La concurrence entre les nombreuses chaînes satellitaires islamiques les pousse à innover leur offre pour le ramadan. L’historique Iqraa a programmé, pour cette saison, la prédicatrice égyptienne Abla al-Kahlaoui, 67 ans. Son émission quotidienne,Conversation du cœur, fait écho au premier programme qui a rendu célèbre Amr Khaled, Parole du cœur. Diplômée de l’université islamique Al-Azhar, cette femme était déjà connue pour les campagnes qu’elle a menées pour l’alphabétisation dans les bidonvilles du Caire. Mamie au doux visage, tout de blanc vêtue, elle intervient pour parler de son expérience de mère qui a élevé seule ses quatre enfants. Elle répondra aux questions des téléspectatrices en direct, tous les soirs, après la rupture du jeûne.
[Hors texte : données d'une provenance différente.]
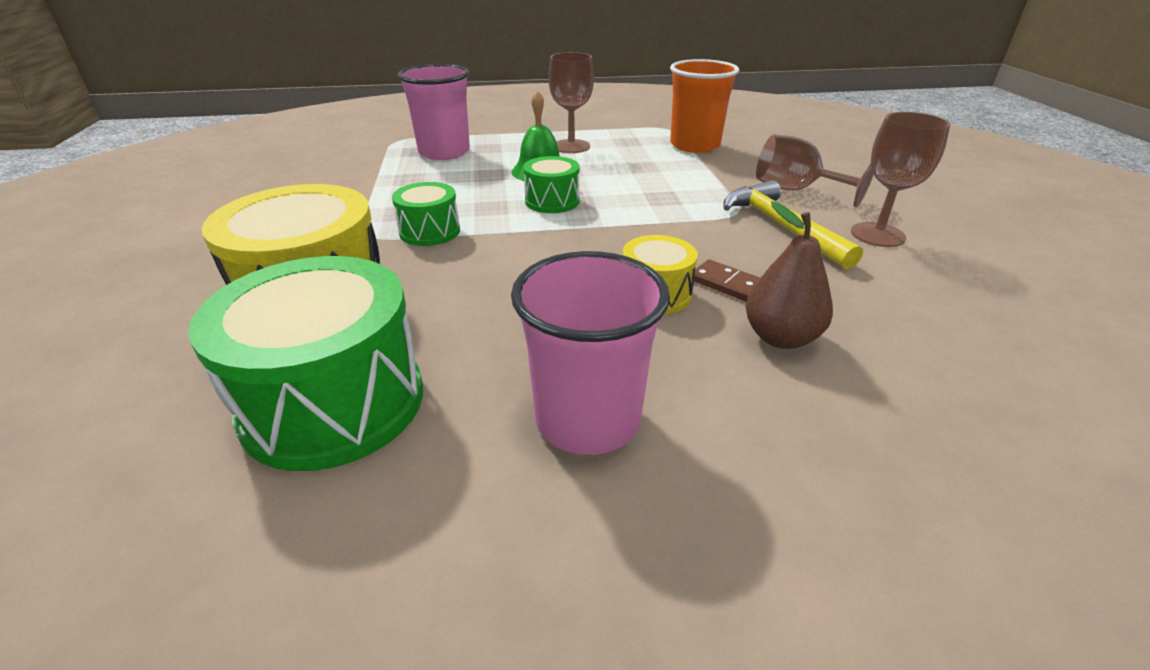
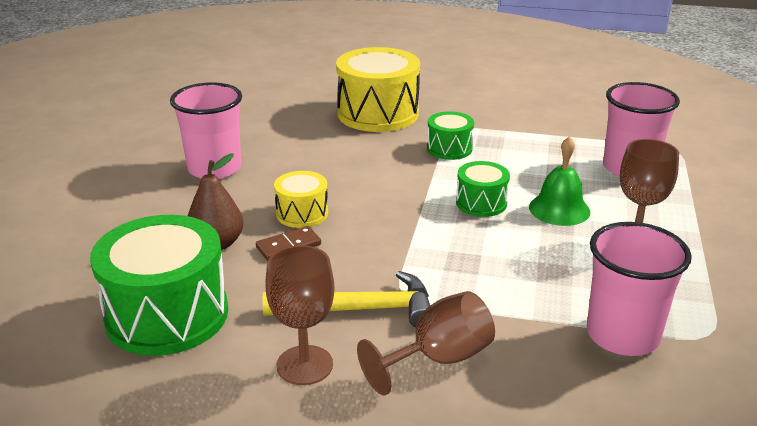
camera: 110 degrees right, 5 degrees down
(334, 402) = (283, 117): green drum -> green drum (167, 315)
(694, 145) = (622, 335): orange cup -> pink cup

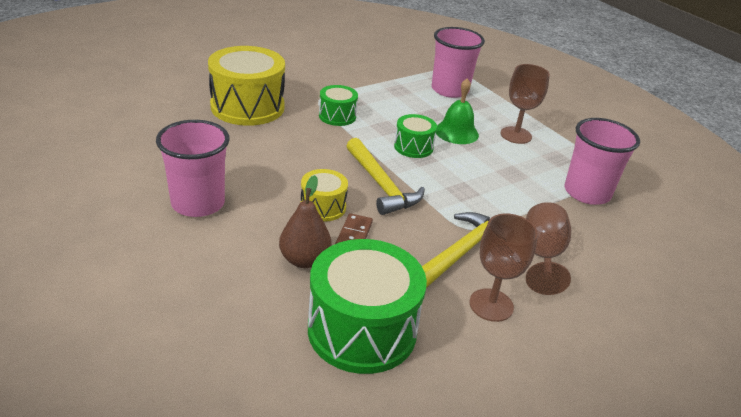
camera: 50 degrees left, 5 degrees up
(386, 220) = (381, 185): none -> yellow hammer

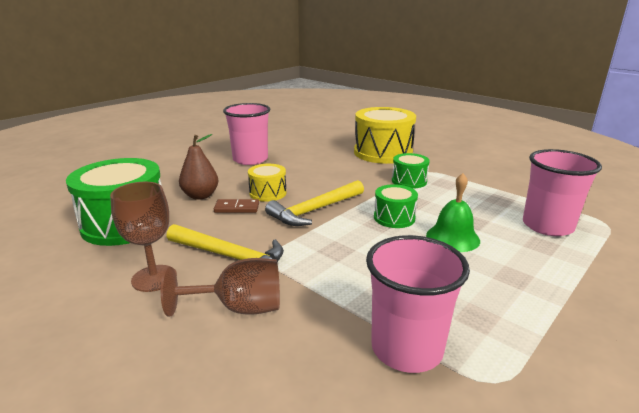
camera: 80 degrees right, 10 degrees down
(516, 135) = (498, 278): brown goblet -> none

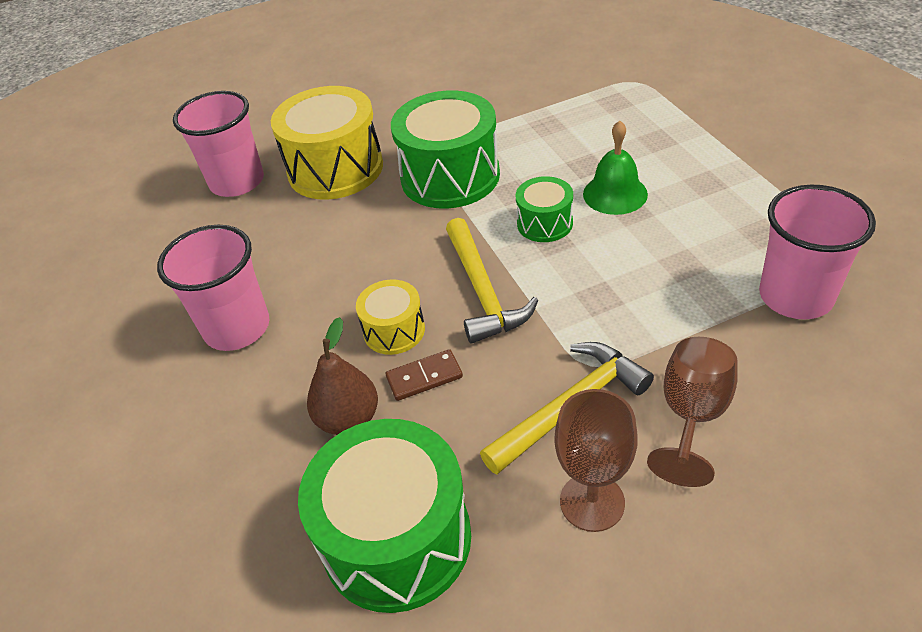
camera: 60 degrees left, 20 degrees up
(237, 208) = (424, 377): brown domino -> brown domino turned 45 degrees clockwise
(409, 181) = (450, 176): green drum -> green drum, size x1.94
(547, 226) = (623, 119): pink cup -> pink cup (237, 182)

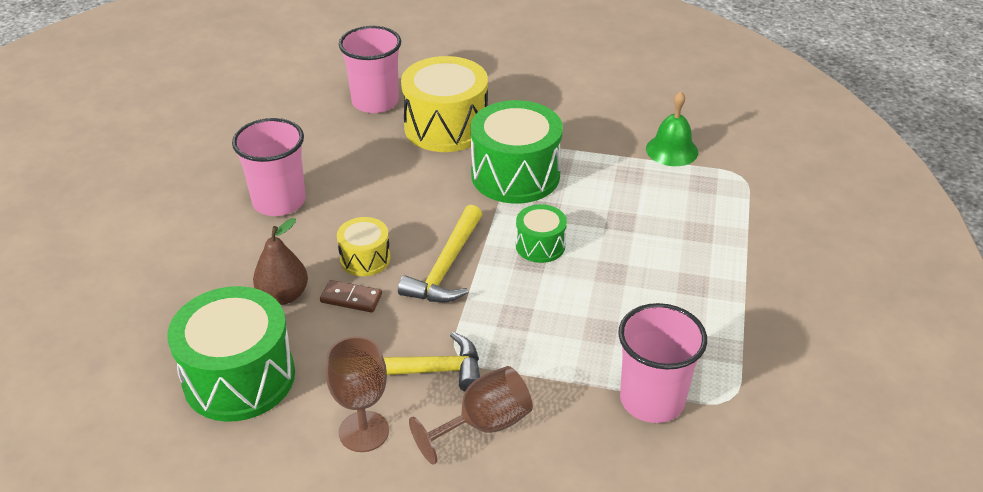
camera: 30 degrees right, 5 degrees down
(615, 194) = (615, 253): green bell -> green bell (672, 150)

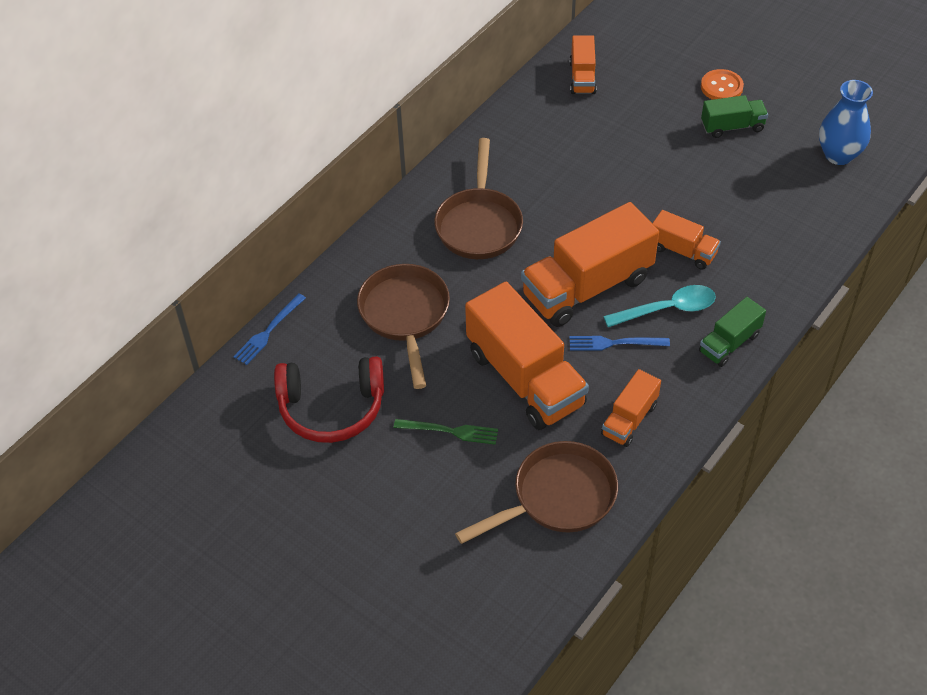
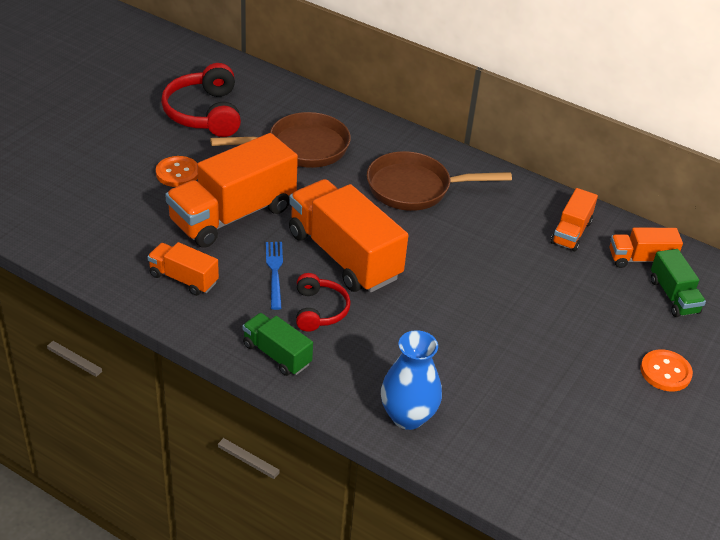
camera: 80 degrees right, 10 degrees down
(268, 331) = (282, 81): blue fork -> none
(450, 431) = (177, 173): green fork -> orange button
(557, 497) = (102, 232): brown pan -> none
(667, 309) = (319, 310): turquoise spoon -> red headphones
(683, 251) = (400, 326): orange truck -> orange truck (571, 232)
(732, 127) = (600, 377): green truck -> green truck (673, 296)
(838, 155) = (579, 475): blue vase -> blue vase (408, 416)

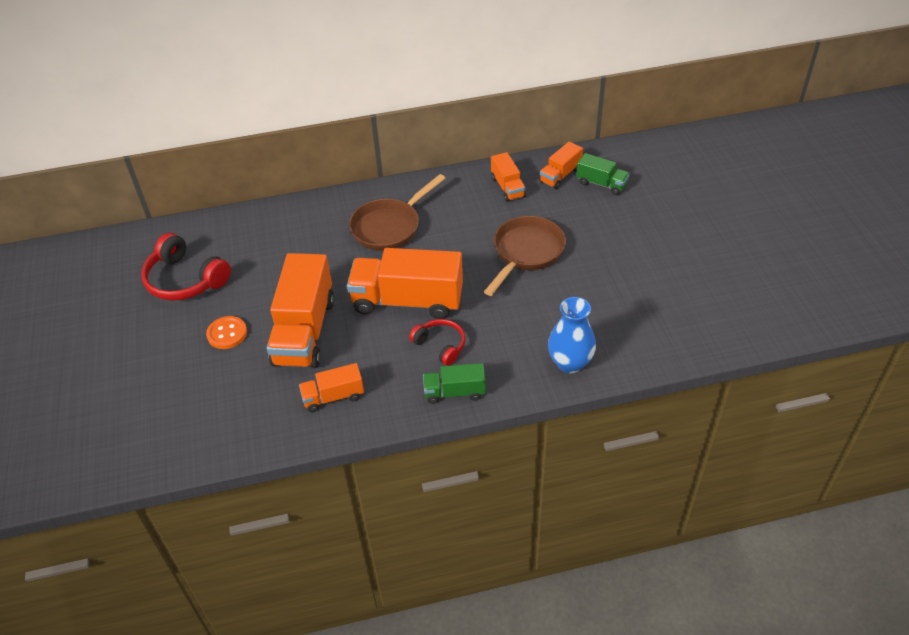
camera: 40 degrees left, 5 degrees up
(274, 272) = (382, 345): blue fork -> none
(301, 148) = (284, 254): brown pan -> brown pan (526, 253)
(665, 372) = (650, 229): orange button -> none

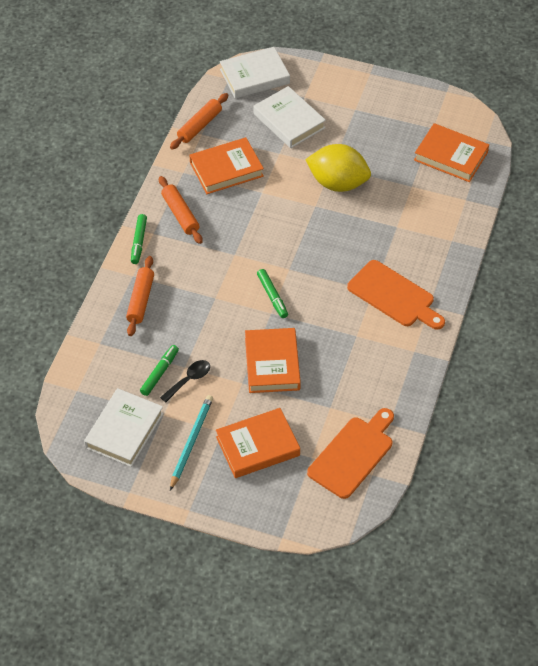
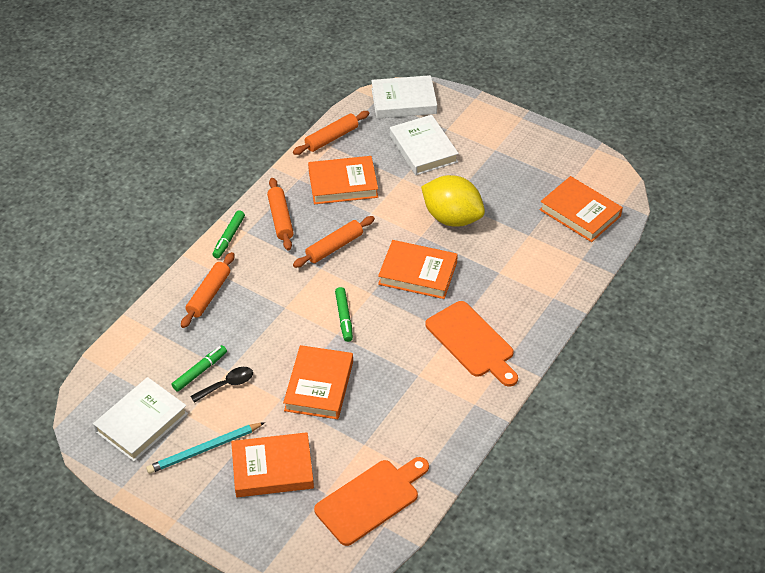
camera: 15 degrees right, 5 degrees down
(191, 442) = (205, 449): turquoise pencil -> turquoise pencil turned 150 degrees counterclockwise
(240, 232) = (334, 247): none -> orange rolling pin
(324, 242) = (417, 273): none -> orange book

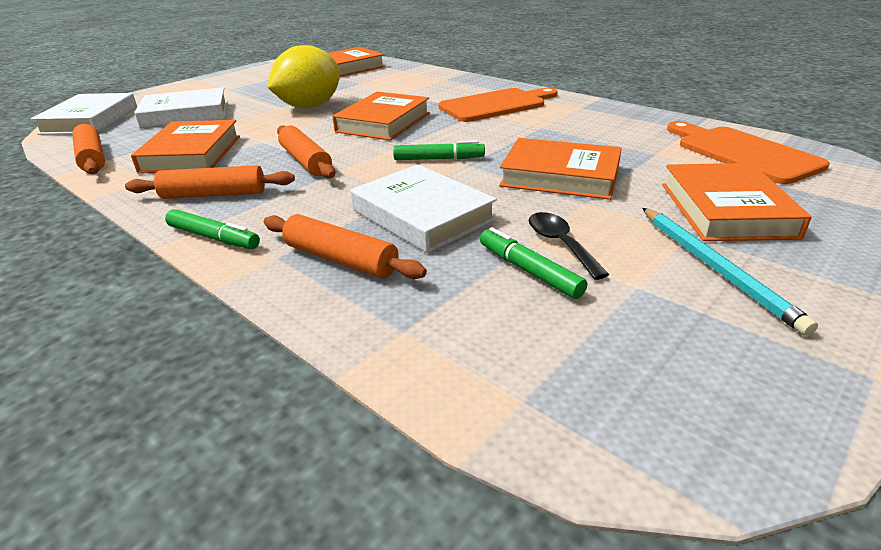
camera: 80 degrees left, 15 degrees down
(141, 422) = (674, 345): white book -> white book (422, 215)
Oum Charif, la mère de famille égyptienne, va sûrement zapper sa chaîne habituelle pour suivre «l’émission de “mamie Abla”, [qu’elle] admire énormément et qui donne des conseils utiles, répondant aux questions que les femmes préfèrent ne pas poser aux prédicateurs hommes». Combien de temps après la fin des règles peut-on reprendre le jeûne ? Ou avoir des rapports sexuels ? Pendant qu’elle est «impure», la femme peut-elle écouter les versets qui émaillent les propos des prédicateurs à la télé ? Des questions qui reviennent souvent dans les émissions du ramadan. Mohammed El Oifi confirme : «Les pratiques de la vie quotidienne, du haram [proscrit] et du halal [béni], restent dominantes dans les propos de tous les télécoranistes.»